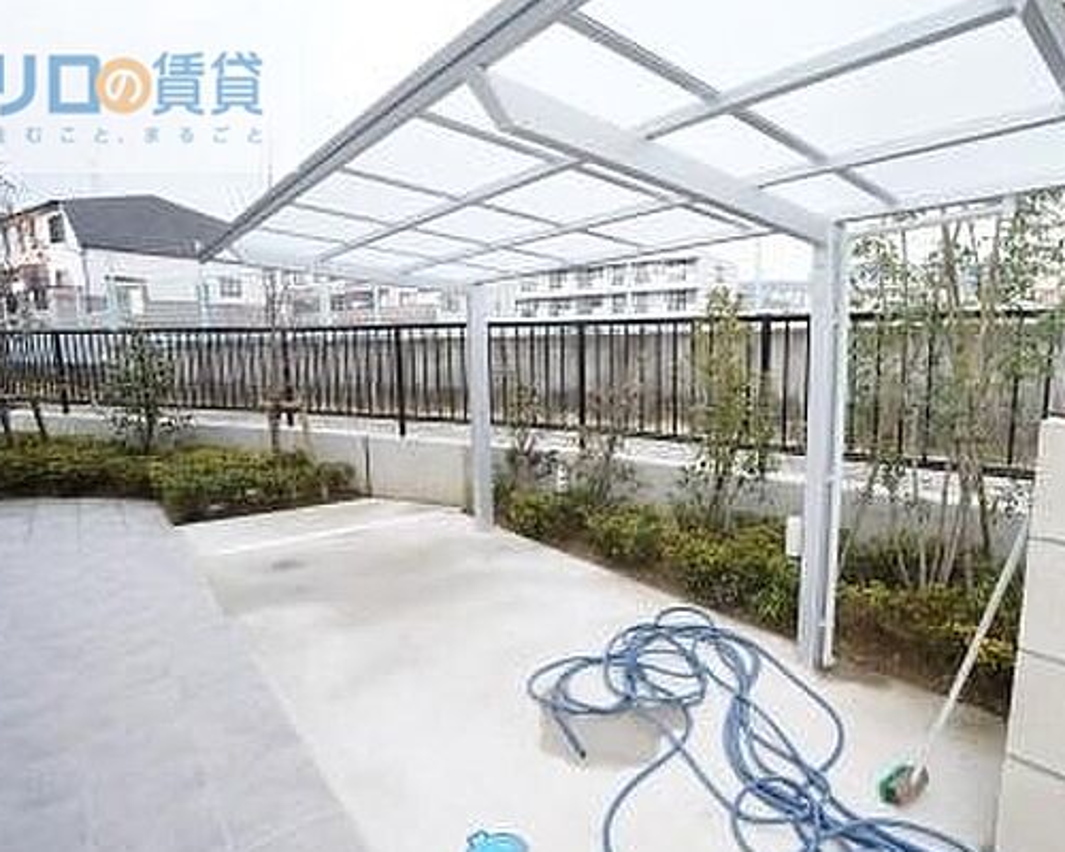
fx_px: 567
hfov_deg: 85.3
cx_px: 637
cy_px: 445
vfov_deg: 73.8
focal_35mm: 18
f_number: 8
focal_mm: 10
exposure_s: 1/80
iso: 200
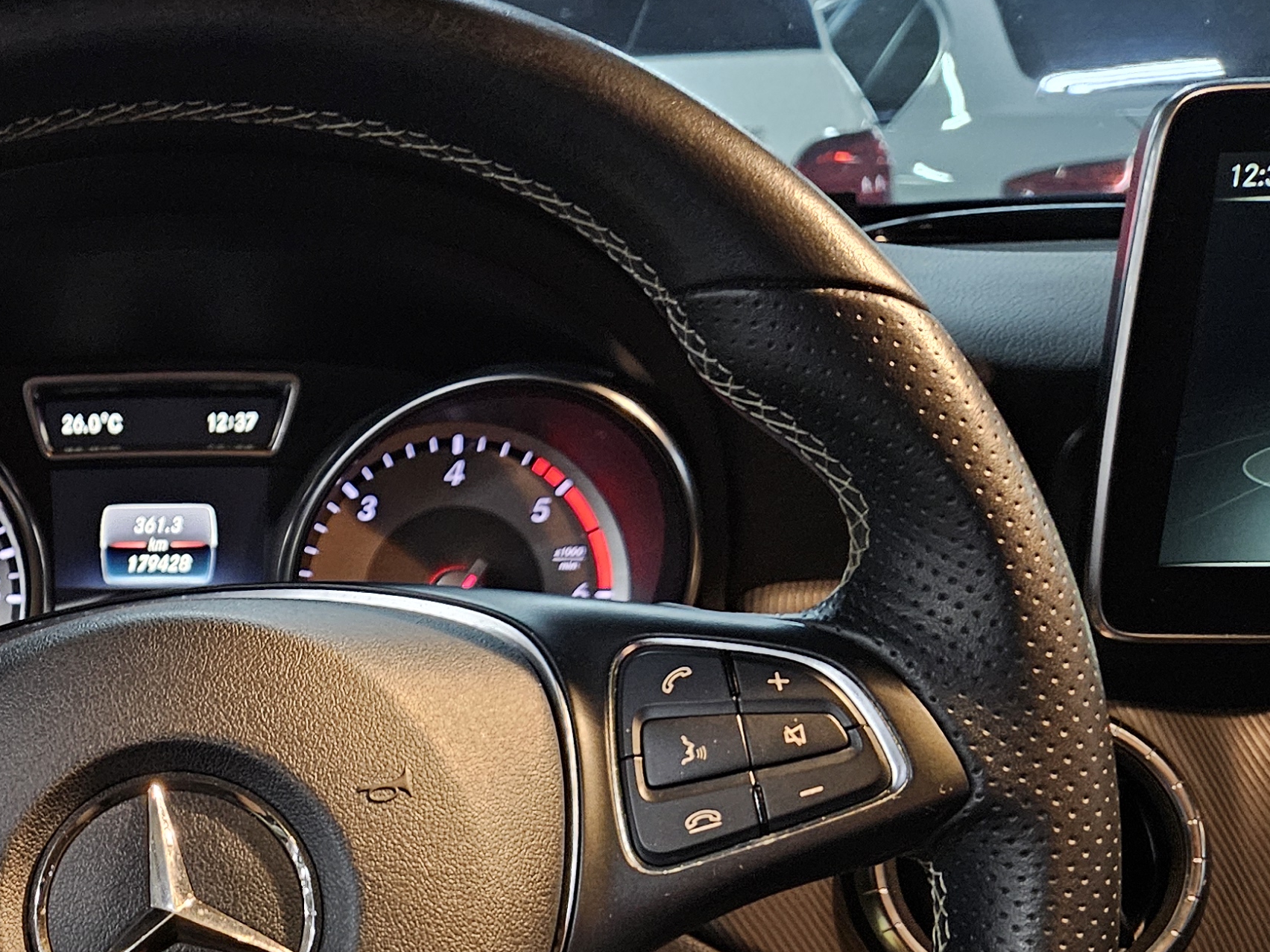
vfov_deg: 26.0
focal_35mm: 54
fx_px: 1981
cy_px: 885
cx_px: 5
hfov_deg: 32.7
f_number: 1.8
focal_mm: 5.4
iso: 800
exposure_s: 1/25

========================================

TASK DIRECTIONS:
Pictures are not part of the copy; reproduce exactly and only the lines from the line containing "f_number: 8" through the end of the listing.

TASK RESPONSE:
f_number: 8
focal_mm: 10
exposure_s: 1/80
iso: 200
vfov_deg: 26.0
focal_35mm: 54
fx_px: 1981
cy_px: 885
cx_px: 5
hfov_deg: 32.7
f_number: 1.8
focal_mm: 5.4
iso: 800
exposure_s: 1/25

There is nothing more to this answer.